Everett City Council Moves to Limit Citizens’ Speech at Council Meetings

Say this for the Everett City Council: They can close ranks with the best of them. Apparently still upset at City Councilor Stephen Simonelli getting called out at the January 8th city council meeting for racist and bigoted remarks he made to the news media and on social media, the council spent time at two different points in Monday’s meeting to make it clear dissent from the public won’t be tolerated at the meetings.

At the opening of the public participation portion of the meeting (no one was signed up to speak), Council President Peter Napolitano announced that members of the public wishing to speak at council meetings may not say the name of any of the councilors. The problem with that is the council has very specific rules about public participation at its meetings and nowhere does it say a councilor can’t be named.

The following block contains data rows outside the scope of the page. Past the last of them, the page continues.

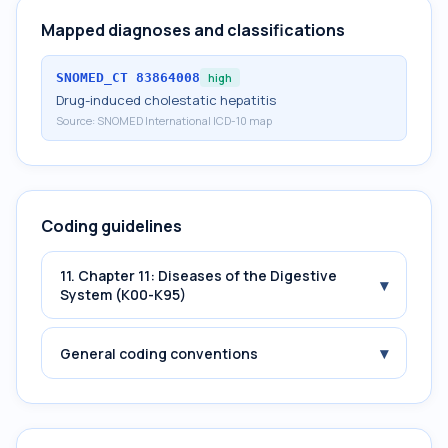
Mapped diagnoses and classifications
SNOMED_CT
83864008
high
Drug-induced cholestatic hepatitis
Source:
SNOMED International ICD-10 map
Coding guidelines
11. Chapter 11: Diseases of the Digestive
▾
System (K00-K95)
▾
General coding conventions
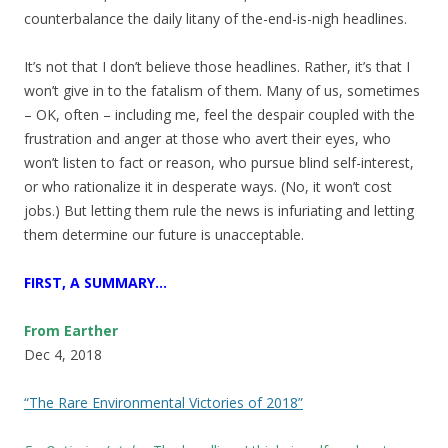
counterbalance the daily litany of the-end-is-nigh headlines.
It’s not that I don’t believe those headlines. Rather, it’s that I
won’t give in to the fatalism of them. Many of us, sometimes
– OK, often – including me, feel the despair coupled with the
frustration and anger at those who avert their eyes, who
won’t listen to fact or reason, who pursue blind self-interest,
or who rationalize it in desperate ways. (No, it won’t cost
jobs.) But letting them rule the news is infuriating and letting
them determine our future is unacceptable.
FIRST, A SUMMARY…
From Earther
Dec 4, 2018
“The Rare Environmental Victories of 2018”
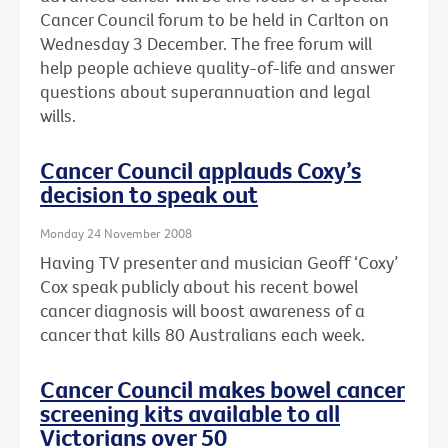
Cancer Council forum to be held in Carlton on
Wednesday 3 December. The free forum will
help people achieve quality-of-life and answer
questions about superannuation and legal
wills.
Cancer Council applauds Coxy’s
decision to speak out
Monday 24 November 2008
Having TV presenter and musician Geoff ‘Coxy’
Cox speak publicly about his recent bowel
cancer diagnosis will boost awareness of a
cancer that kills 80 Australians each week.
Cancer Council makes bowel cancer
screening kits available to all
Victorians over 50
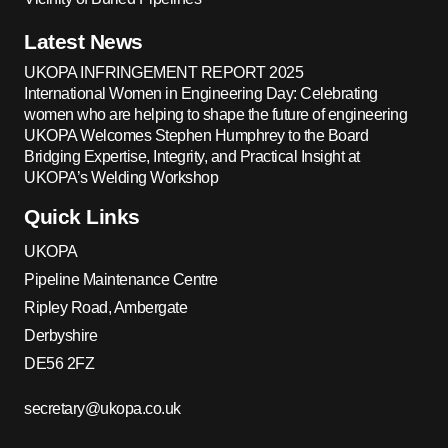
Latest News
UKOPA INFRINGEMENT REPORT 2025
International Women in Engineering Day: Celebrating
women who are helping to shape the future of engineering
UKOPA Welcomes Stephen Humphrey to the Board
Bridging Expertise, Integrity, and Practical Insight at
UKOPA’s Welding Workshop
Quick Links
UKOPA
Pipeline Maintenance Centre
Ripley Road, Ambergate
Derbyshire
DE56 2FZ
secretary@ukopa.co.uk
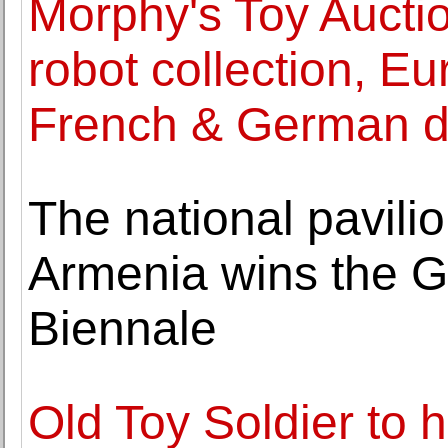
Morphy's Toy Aucti
robot collection, Eu
French & German d
The national pavilio
Armenia wins the G
Biennale
Old Toy Soldier to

The public participation at the Jan. 8th meeting obviously rattled the council members and prompted the action Monday night. I spoke, addressed only the president and simply recounted the words of Councilor Simonelli as reported by the media and a contained in his social media posts. A disturbance ensued—not about Simonelli’s bigotry but about my attempt to call him out on it.

A telling moment at Monday’s meeting was during discussion of a resolution requiring the advising of those who wish to speak that they may not disparage any councilor (which I didn’t do unless repeating Simonelli’s own words constitutes disparaging him).

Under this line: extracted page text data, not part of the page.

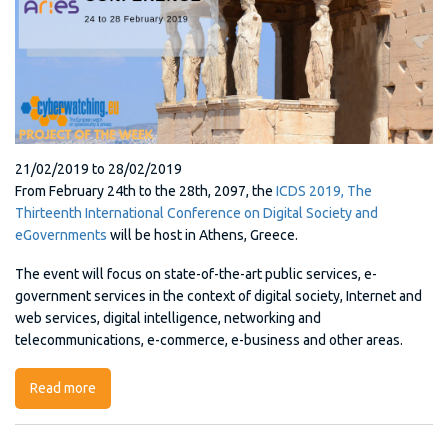
21/02/2019
to
28/02/2019
From February 24th to the 28th, 2097, the
ICDS 2019, The
Thirteenth International Conference on Digital Society and
eGovernments
will be host in Athens, Greece.
The event will focus on state-of-the-art public services, e-
government services in the context of digital society, Internet and
web services, digital intelligence, networking and
telecommunications, e-commerce, e-business and other areas.
Read more
about ICDS 2019, The Thirteenth International
Conference on Digital Society and eGovernments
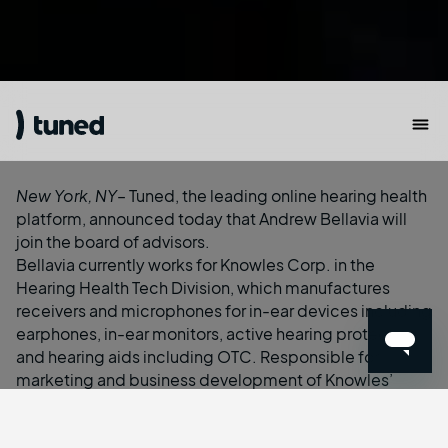
New York, NY
– Tuned, the leading online hearing health
platform, announced today that Andrew Bellavia will
join the board of advisors.
Bellavia currently works for Knowles Corp. in the
Hearing Health Tech Division, which manufactures
receivers and microphones for in-ear devices including
earphones, in-ear monitors, active hearing protection,
and hearing aids including OTC. Responsible for
marketing and business development of Knowles’
Commercial (i.e. non-medical) portfolio, he has been
at the forefront of the hearables revolution from the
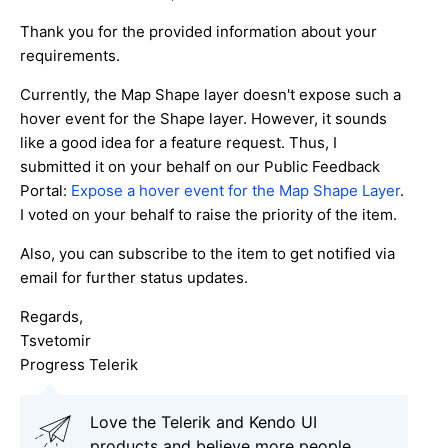
Thank you for the provided information about your
requirements.
Currently, the Map Shape layer doesn't expose such a
hover event for the Shape layer. However, it sounds
like a good idea for a feature request. Thus, I
submitted it on your behalf on our Public Feedback
Portal:
Expose a hover event for the Map Shape Layer
.
I voted on your behalf to raise the priority of the item.
Also, you can subscribe to the item to get notified via
email for further status updates.
Regards,
Tsvetomir
Progress Telerik
Love the Telerik and Kendo UI
products and believe more people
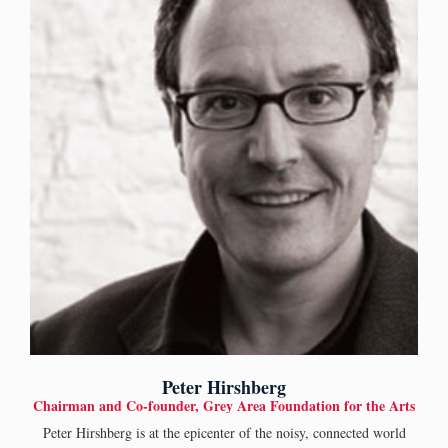
Peter Hirshberg
Chairman and Co-founder, Grey Area Foundation for the Arts
Peter Hirshberg is at the epicenter of the noisy, connected world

City Council President Peter Napolitano.

Councilor Wayne Matewski, apparently still upset at something that happened years ago during public participation, declared, “This is our chamber!” Um, no, councilor. The chamber, city hall, the meeting rooms, the elevator and even the parking lot do not belong to the council. They belong to the people of Everett. Maybe it’s from this misunderstanding that all these problems stem.

I have great respect for Council President Napolitano. He took the time to answer my questions after the meeting. I just think he’s wrong. The rules state what public participation is for—it does not have to related to anything on that night’s agenda and it does have to be “good-hearted, interesting discussions” as Councilor Metewski contended during the debate. I don’t blame Napolitano for trying to keep his members happy but the rules are clear. By saying no speaker can mention a councilor by name, he is inventing a new rule because the chamber didn’t want to hear the hard truth about Simonelli.

The council should be concerned about the bigotry and racism of one of its members, not about a resident calling him out on it.